Light is an electromagnetic wave, so harvesting light energy with an antenna is also possible. The problems with this approach are that the wavelength of visible light is about 500 nanometers, so your antenna needs to be small; and, the minuscule AC voltage obtained must be rectified to produce a direct current (DC). A team of engineers from the Department of Electrical, Computer and Energy Engineering at the University of Colorado (Boulder, Colorado), has recently published its research on a rectifying antenna they call a rectenna for harvesting energy from the infrared spectrum of light.[5-6] While this device is targeted for harvesting heat energy, the same principle can be used for solar energy harvesting.

Since light-harvesting antennas must be small, they have high resistance. This means a mismatch to the impedance of free space and low efficiency. As for rectification of the voltage, traditional Schottky diodes work well at low frequencies, but their high resistance results in a cut-off frequency of about 40 GHz, far less than light frequency of about 30 terahertz (THz).[5-6] The solution to the rectification problem is the use a quantum mechanical effect called resonant tunneling by which electrons can traverse an insulating gap without losing any energy.[6] Previous resonant tunnel junctions of metal-insulator-metal were limited to voltages an order of magnitude too large for the 100 microvolts required for light-harvesting.[5] The junctions of the present study are a 100 times more efficient.[6]
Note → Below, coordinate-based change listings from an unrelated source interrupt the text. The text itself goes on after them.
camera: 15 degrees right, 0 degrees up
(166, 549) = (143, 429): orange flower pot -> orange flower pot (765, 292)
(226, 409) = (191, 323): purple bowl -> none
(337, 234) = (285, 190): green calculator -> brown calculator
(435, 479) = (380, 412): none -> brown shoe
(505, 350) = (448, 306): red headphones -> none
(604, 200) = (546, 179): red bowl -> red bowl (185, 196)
Bow tie rectenna and its I-V characteristic.

Left, a scanning electron microscope image of the optical rectenna bow tie shape. Right, the current-voltage characteristic of the metal-double insulator-metal rectifier, with the black line showing the simulated response for a 4 nm NiO insulating layer. The reason you need 250,000 antennas is that a microamp and 10 millivolts is just 10 nanowatts. (Left image by the Moddel lab of the University of Colorado. Right image, fig. 2a of ref. 5, licensed under the Creative CommonsAttribution 4.0 International License.)
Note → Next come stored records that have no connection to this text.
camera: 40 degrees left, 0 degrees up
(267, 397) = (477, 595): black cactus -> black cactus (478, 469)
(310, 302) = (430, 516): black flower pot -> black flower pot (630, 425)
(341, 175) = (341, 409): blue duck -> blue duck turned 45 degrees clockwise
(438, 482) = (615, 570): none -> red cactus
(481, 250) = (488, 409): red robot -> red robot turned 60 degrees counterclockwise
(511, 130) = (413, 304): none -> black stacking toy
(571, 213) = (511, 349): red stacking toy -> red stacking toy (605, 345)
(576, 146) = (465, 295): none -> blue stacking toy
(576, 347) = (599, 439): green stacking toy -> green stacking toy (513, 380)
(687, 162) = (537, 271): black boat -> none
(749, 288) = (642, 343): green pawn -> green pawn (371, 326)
The rectifier junction in the present device has two insulators, not just one, and this creates a deep quantum well. Electrons of a proper energy can tunnel through the two insulators with no electrical resistance.[6] Says lead author of the study, Amina Belkadi, "If you choose your materials right and get them at the right thickness, then it creates this sort of energy level where electrons see no resistance... They just go zooming through."[6] The resonant tunnel junction was constructed as Ni/NiO/Al2O3/Cr/Au, and it had a resistance of 13 k-ohm and a responsivity of 0.5 amps/watt.[5]

The test device was an array of about 250,000 bowtie rectennas, and it was tested using a laboratory hot plate as an infrared source.[6] This device captured less than 1% of the hot plate heat, but there's always room for improvement.[6] Says Belkadi, "If we use different materials or change our insulators, then we may be able to make that well deeper,... The deeper the well is, the more electrons can pass all the way through.[6] One application aside from harvesting waste heat is to capture Earth's radiation into the cold of outer space.[6] I wrote about another method to do this in an earlier article (Energy-Harvesting the Earth's Heat, March 10, 2014).


  1. Willoughby Smith, "Effect of Light on Selenium During the Passage of An Electric Current," Nature, vol. 7 (February 20, 1873), p. 303, https://doi.org/10.1038/007303e0.
  2. W. G. Adams and R.E. Day, "The Action of Light on Selenium," Proceedings of the Royal Society, London, vol. A25 (January, 1877), p. 113, https://doi.org/10.1098/rspl.1876.0024.
  3. Discovery of the Photovoltaic (PV) Effect, solarcellcentral.com Web Site.
  4. Elizabeth Chu and D. Lawrence Tarazano, "A Brief History of Solar Panels," Smithsonian Magazine, April 22, 2019.
  5. Amina Belkadi, Ayendra Weerakkody, and Garret Moddel, "Demonstration of resonant tunneling effects in metal-double-insulator-metal (MI2M) diodes," Nature Communications, vol. 12, Article no. 2925 (May 18, 2021), https://doi.org/10.1038/s41467-021-23182-0. This is an open access article with a PDF file here.
  6. Daniel Strain, "Scientists debut world’s most efficient 'optical rectennas,' devices that harvest power from heat, University of Colorado Press Release, May 18, 2021.